■ Source text
========================
Return vector index projection information

3.1. pyvgx.Vector.Fingerprint()

Compute 64-bit vector fingerprint.

3.1.1. Syntax

pyvgx.Vector.Fingerprint( [seed] ) -> int

3.1.2. Parameters

Parameter	Type	Description
seed	int	Projection seed (default 0)

Parameter

Type

Description

seed

int

Projection seed (default 0)

3.1.3. Return Value

This method returns a 64-bit integer representing a projection of the n-dimensional vector onto 64-dimensional binary space. The optional seed allows alternative projections.

3.1.4. Remarks

A vector’s fingerprint is a locality sensitive hash and represents a mapping of a high-dimensional object onto a low-dimensional "shadow" of that object. By using different values for seed it is possible to create multiple fingerprints forming a set of projections which more accurately represent the original vector.

3.1.5. Example

from pyvgx import *
from random import random
system.Initialize( euclidean=True )
g = Graph( "graph" )
base = [2*random()-1 for x in range(768)]
V = Vector( [x+0.1*random() for x in base] )
fp0 = V.Fingerprint()
fp1 = V.Fingerprint( 1234 )
fp2 = V.Fingerprint( 0xd5c098876a90fe2c )

3.2. pyvgx.Vector.AsDict()

Return the vector data as a dictionary.

3.2.1. Syntax

pyvgx.Vector.AsDict() -> dict

3.2.2. Return Value

This method returns all vector attributes in a dict.

3.2.2.1. Feature Vectors

<feature_vector_dict> ::= {
    'type'        : 'feature',
    'length'      : <number_of_elements>,
    'magnitude'   : <euclidean_length>,
    'fingerprint' : <int64>
    'external'    : [ (<str>, <float>), (<str>, <float>), ... ],
    'internal'    : [ (<int>, <int>), (<int>, <int>), ... ],
    'centroid'    : <bool>
}

3.2.2.2. Euclidean Vectors

<euclidean_vector_dict> ::= {
    'type'        : 'array',
    'length'      : <number_of_elements>,
    'magnitude'   : <normalized_euclidean_length>,
    'fingerprint' : <int64>
    'external'    : [ <float>, <float>, ... ],
    'internal'    : bytearray(b'\xnn\xnn...'),
    'centroid'    : <bool>
}

3.2.3. Example

from pyvgx import *
from random import random
system.Initialize( euclidean=True )
g = Graph( "graph" )
base = [2*random()-1 for x in range(768)]
V = Vector( [x+0.1*random() for x in base] )
V.AsDict()

3.3. pyvgx.Vector.Projections()

Return the vector’s LSH, "low confidence mask", and index projections for a given seed.

3.3.1. Syntax

pyvgx.Vector.Projections( seed[, lsh[, lcm[, reduce[, expand]]]] ) -> (lsh, lcm, [p1, p2, ...])

3.3.2. Parameters

Parameter	Type	Description
seed	int	Projection seed
lsh	int	Use this vector fingerprint instead of computing it from vector
lcm	int	Use this "low confidence mask" for the provided lsh
reduce	bool	Omit index projections for LSH segments where the corresponding lcm segment is non-zero
expand	bool	Create two index projections for LSH segments where the corresponding lcm segment has exactly one bit set to 1

Parameter

Type

Description

seed

int

Projection seed

lsh

int

Use this vector fingerprint instead of computing it from vector

lcm

int

Use this "low confidence mask" for the provided lsh

reduce

bool

Omit index projections for LSH segments where the corresponding lcm segment is non-zero

expand

bool

Create two index projections for LSH segments where the corresponding lcm segment has exactly one bit set to 1

3.3.3. Return Value

For a given projection seed, return a 3-tuple containing the vector’s fingerprint (LSH), the "low confidence mask" associated with the LSH, and a list of projection node names that map to the vector: (lsh, lcm, [p1, p2, …])
========================
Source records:

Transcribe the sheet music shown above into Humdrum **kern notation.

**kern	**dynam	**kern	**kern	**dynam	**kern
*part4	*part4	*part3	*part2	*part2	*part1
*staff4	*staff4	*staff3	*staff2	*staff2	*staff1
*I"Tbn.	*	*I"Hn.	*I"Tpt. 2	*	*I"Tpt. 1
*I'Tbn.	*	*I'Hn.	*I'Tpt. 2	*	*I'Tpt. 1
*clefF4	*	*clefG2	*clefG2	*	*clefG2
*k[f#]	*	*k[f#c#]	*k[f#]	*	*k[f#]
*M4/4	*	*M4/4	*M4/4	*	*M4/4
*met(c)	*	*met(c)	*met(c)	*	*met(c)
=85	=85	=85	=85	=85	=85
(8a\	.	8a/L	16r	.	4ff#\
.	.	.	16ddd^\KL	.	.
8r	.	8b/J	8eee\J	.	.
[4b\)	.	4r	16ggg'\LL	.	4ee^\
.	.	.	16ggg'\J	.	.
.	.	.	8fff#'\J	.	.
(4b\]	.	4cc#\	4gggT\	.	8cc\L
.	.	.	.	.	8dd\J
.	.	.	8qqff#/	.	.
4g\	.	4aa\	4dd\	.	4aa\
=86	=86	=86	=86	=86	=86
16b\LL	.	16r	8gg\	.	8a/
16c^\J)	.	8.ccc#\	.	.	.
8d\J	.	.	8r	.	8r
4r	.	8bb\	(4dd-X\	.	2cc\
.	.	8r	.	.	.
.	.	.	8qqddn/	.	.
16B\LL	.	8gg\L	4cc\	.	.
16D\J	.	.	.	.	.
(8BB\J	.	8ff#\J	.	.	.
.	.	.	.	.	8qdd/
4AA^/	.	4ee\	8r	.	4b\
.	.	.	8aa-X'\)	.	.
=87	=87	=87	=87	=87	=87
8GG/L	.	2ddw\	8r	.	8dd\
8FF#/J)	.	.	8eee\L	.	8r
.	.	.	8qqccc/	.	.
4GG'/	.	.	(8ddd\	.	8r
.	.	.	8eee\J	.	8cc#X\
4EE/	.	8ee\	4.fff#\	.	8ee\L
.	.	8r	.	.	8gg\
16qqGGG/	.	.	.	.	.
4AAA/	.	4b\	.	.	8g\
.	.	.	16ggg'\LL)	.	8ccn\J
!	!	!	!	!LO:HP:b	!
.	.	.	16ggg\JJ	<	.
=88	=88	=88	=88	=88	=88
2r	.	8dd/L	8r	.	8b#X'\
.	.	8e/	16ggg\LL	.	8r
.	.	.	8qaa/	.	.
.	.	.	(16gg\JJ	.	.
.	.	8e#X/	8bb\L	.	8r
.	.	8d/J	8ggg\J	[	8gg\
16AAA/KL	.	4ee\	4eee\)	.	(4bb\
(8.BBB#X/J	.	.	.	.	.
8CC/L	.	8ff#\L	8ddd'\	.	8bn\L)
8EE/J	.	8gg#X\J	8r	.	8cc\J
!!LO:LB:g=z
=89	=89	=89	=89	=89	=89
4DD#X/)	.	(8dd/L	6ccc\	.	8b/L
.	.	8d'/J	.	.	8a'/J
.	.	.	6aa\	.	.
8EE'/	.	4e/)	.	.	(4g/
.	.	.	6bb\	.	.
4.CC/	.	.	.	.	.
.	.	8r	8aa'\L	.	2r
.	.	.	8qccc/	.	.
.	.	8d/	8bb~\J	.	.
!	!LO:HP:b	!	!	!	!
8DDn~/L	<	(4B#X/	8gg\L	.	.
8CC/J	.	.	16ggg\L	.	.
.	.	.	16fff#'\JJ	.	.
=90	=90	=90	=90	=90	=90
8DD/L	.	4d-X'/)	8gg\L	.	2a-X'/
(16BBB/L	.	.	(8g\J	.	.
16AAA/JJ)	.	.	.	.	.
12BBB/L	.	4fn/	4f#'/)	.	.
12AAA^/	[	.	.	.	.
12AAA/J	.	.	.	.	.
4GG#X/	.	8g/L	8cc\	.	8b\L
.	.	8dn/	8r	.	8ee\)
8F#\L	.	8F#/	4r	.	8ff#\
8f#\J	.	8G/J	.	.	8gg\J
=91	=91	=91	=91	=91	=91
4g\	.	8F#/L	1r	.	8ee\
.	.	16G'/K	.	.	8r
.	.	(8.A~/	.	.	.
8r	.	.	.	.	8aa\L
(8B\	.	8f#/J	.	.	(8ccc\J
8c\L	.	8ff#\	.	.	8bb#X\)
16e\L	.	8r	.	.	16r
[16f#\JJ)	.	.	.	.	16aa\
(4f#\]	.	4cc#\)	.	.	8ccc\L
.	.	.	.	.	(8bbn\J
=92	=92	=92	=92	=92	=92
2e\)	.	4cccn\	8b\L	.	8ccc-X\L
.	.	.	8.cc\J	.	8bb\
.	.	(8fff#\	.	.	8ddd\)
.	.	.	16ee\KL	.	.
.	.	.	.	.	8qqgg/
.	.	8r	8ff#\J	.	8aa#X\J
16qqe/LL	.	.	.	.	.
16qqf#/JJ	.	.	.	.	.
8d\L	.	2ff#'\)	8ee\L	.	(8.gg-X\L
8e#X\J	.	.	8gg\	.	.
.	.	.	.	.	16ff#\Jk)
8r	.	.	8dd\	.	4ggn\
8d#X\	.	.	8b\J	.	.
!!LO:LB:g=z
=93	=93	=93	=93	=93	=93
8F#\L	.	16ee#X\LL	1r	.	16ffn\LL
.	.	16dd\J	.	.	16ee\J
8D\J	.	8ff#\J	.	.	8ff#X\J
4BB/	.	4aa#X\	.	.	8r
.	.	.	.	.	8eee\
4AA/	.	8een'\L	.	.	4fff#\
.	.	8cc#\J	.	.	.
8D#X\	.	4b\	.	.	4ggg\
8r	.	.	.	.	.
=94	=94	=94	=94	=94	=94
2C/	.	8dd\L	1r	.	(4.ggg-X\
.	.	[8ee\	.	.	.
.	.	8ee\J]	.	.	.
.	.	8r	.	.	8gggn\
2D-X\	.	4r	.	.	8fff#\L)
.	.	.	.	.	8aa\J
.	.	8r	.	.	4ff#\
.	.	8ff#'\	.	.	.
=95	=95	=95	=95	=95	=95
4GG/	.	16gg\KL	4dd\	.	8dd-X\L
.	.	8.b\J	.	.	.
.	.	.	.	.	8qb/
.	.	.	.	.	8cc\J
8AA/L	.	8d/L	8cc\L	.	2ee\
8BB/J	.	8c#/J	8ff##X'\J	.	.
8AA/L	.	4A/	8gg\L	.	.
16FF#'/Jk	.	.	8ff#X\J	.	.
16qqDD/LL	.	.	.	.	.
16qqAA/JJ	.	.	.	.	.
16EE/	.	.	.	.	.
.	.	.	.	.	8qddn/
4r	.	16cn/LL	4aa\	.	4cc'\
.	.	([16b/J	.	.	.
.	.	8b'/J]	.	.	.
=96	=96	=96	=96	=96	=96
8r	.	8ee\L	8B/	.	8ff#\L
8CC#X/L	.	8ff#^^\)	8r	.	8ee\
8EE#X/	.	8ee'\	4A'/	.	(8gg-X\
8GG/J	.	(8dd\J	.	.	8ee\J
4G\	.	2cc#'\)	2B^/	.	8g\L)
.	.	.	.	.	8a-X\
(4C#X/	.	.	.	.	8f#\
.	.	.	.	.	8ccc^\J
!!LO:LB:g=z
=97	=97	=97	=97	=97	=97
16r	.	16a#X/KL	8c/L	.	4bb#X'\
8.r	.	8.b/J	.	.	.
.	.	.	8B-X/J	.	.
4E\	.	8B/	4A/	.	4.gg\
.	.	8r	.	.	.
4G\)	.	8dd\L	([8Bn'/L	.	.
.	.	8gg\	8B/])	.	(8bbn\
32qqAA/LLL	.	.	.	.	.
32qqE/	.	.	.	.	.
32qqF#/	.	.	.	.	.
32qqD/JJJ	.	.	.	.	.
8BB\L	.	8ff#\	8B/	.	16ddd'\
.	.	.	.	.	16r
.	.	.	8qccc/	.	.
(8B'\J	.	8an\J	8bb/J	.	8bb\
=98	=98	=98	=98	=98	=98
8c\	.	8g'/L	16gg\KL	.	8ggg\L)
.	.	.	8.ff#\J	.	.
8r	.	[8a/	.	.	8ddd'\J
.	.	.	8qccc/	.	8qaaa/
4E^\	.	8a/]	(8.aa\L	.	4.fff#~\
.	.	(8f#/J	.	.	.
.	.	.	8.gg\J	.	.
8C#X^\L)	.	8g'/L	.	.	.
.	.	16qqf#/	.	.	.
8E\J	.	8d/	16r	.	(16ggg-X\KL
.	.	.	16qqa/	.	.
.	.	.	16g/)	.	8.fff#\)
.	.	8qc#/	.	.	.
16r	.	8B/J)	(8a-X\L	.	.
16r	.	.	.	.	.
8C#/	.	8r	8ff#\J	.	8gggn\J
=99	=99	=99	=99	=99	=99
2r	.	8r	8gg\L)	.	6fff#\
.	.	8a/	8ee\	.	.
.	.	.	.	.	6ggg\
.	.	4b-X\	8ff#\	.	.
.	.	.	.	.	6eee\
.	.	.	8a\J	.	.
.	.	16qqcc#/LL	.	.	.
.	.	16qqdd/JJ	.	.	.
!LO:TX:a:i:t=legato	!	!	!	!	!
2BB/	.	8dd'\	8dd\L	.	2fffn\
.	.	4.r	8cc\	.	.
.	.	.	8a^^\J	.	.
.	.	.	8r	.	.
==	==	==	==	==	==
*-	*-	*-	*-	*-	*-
========================
■ Set problem
Write out the passage from the pyvgx vector documentation word for word, beginning at the words "fp1 = V.Fingerprint( 1234" and stopping after "attributes in a dict.". The data have no role in this work.

■ Answer
fp1 = V.Fingerprint( 1234 )
fp2 = V.Fingerprint( 0xd5c098876a90fe2c )

3.2. pyvgx.Vector.AsDict()

Return the vector data as a dictionary.

3.2.1. Syntax

pyvgx.Vector.AsDict() -> dict

3.2.2. Return Value

This method returns all vector attributes in a dict.